Considering depression at one point tripled in U.S. adults amid lockdowns and overdose rates were the highest in a 12-month period ever a year ago, it is imperative for people to take care of themselves. Overeating will not do that. Nor will celebrating the act. Getting on all fours and doing some pushups will, though.

Cultural elites like Mukhopadhyay who romanticize people damaging their health foster the erroneous myth of subjectivity — that whatever feels good in the moment is good. The left has determined that everything is a construct, so there is no meaning or inherent truth in the universe. Thus, a male can be a female, and vice-versa; just see postmodernism and queer theory. Apparently, those who can reproduce are “birthing persons,” not women. Being obese is relative to society’s perception.

“Feel good in your body. Feel grateful that you survived something that threatened your health and your life. Celebrate being alive. We’ve put too much unnecessary pressure on ourselves and on each other to come out of this pandemic ‘perfect,’ as though there is some objective standard for that,” Mukhopadhyay continues. “I’m working on loving myself — and allowing that love to include my body. I have found that forcing myself to focus less on my exterior and more on my interior has actually been revelatory.”

Mukhopadhyay is urging what many today call “self-love.” But self-love does not mean self-fulfillment and a healthy lifestyle.

Corporate media like NBC loves to peddle such falsehoods. It only hurts everyday Americans who are given the signal that there is nothing wrong with forgoing medical guidance and common sense for hoopla steeped in the hedonistic self-esteem movement. Do what you want, when you want, how you want it.

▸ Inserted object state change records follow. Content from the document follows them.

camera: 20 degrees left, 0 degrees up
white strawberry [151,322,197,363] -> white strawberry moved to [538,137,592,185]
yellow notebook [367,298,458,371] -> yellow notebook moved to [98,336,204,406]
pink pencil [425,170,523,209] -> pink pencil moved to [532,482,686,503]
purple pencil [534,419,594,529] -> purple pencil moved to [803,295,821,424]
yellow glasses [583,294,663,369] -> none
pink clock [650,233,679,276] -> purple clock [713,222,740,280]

Being a well-rounded, healthy, and happy person requires knowing one’s limits and being prudent. Overeating and failing to take good care of your body, as the author suggests, is not only bad for you, but promotes a hedonism mainstream and promoted by leftists.

Leftists promote a multitude of activities with the same justifications — all to affirm people’s worst instincts and embrace a radical brand of individualism; rioting with no regard for human life or property, killing babies in the womb, promiscuity, not referring to a mistress as someone who is cheating on a loved one, encouraging women to stay single, fostering a hookup culture, and more.

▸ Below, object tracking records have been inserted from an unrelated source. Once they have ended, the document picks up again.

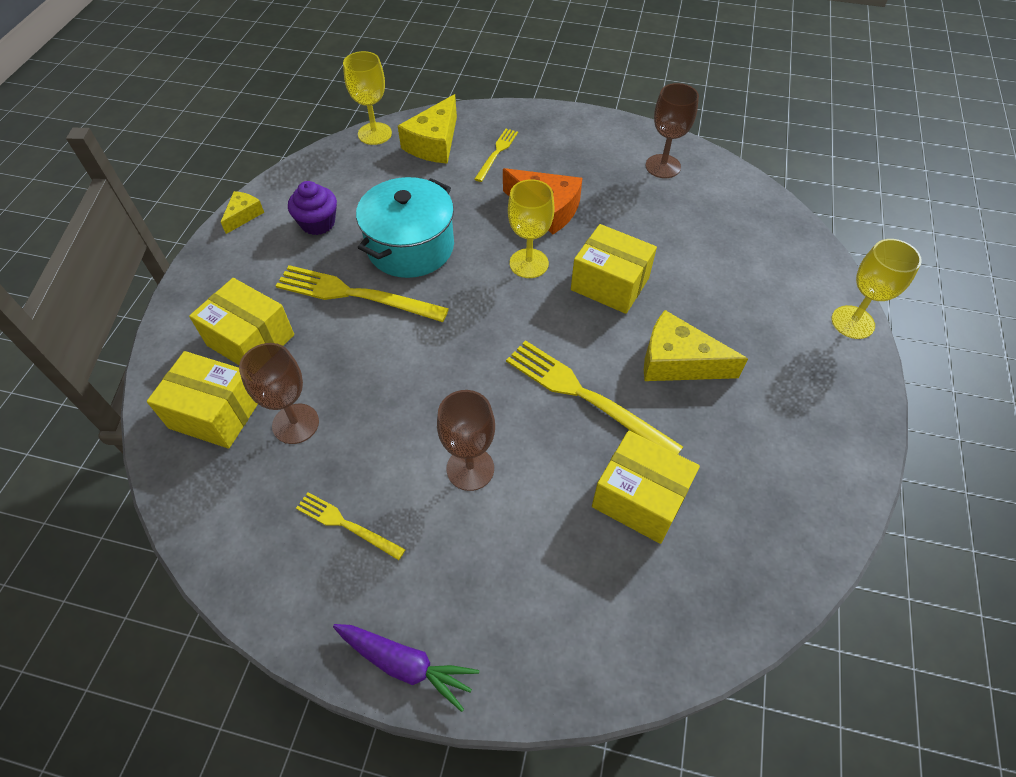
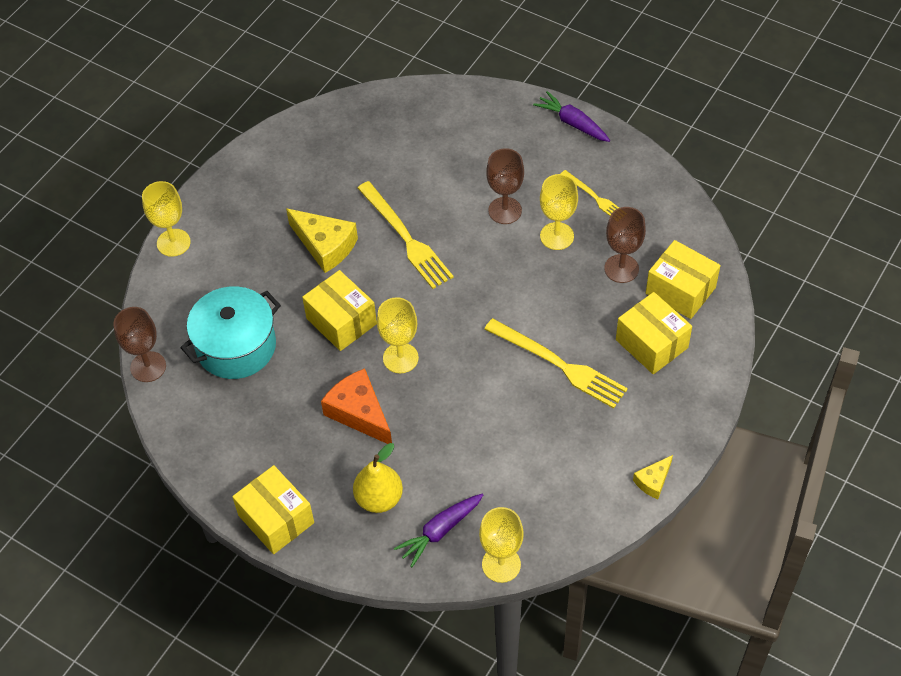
camera: 160 degrees left, 0 degrees up
purple cupcake [288,181,337,235] -> none
turquoise pot [356,177,454,278] -> turquoise pot moved to [180,286,281,379]
yellow cheese [398,94,457,164] -> purple carrot [394,494,483,567]
yellow fork [474,129,518,182] -> yellow pear [353,443,403,513]
yellow box [592,431,700,544] -> yellow box moved to [232,465,314,554]
brown goblet [645,83,699,178] -> brown goblet moved to [114,307,166,382]
none -> yellow goblet [540,174,578,250]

This becomes even more ironic when one considers the left’s coronavirus messaging. “Follow the science,” is all one hears. “Trust in Fauci.” Yet there are activists like Mukhopadhyay urging the celebration of physically unhealthy things and the Orwellian editors at Cosmopolitan putting two obese ladies on the front cover of the magazine with the caption “This Is Healthy!”

By writing this piece, Mukhopadhyay makes clear she believes that what is healthy and just for a person ought to be strewn aside in favor of hedonism. Content like this does nothing to advance the common good or help any individual. It only encourages bad human impulses.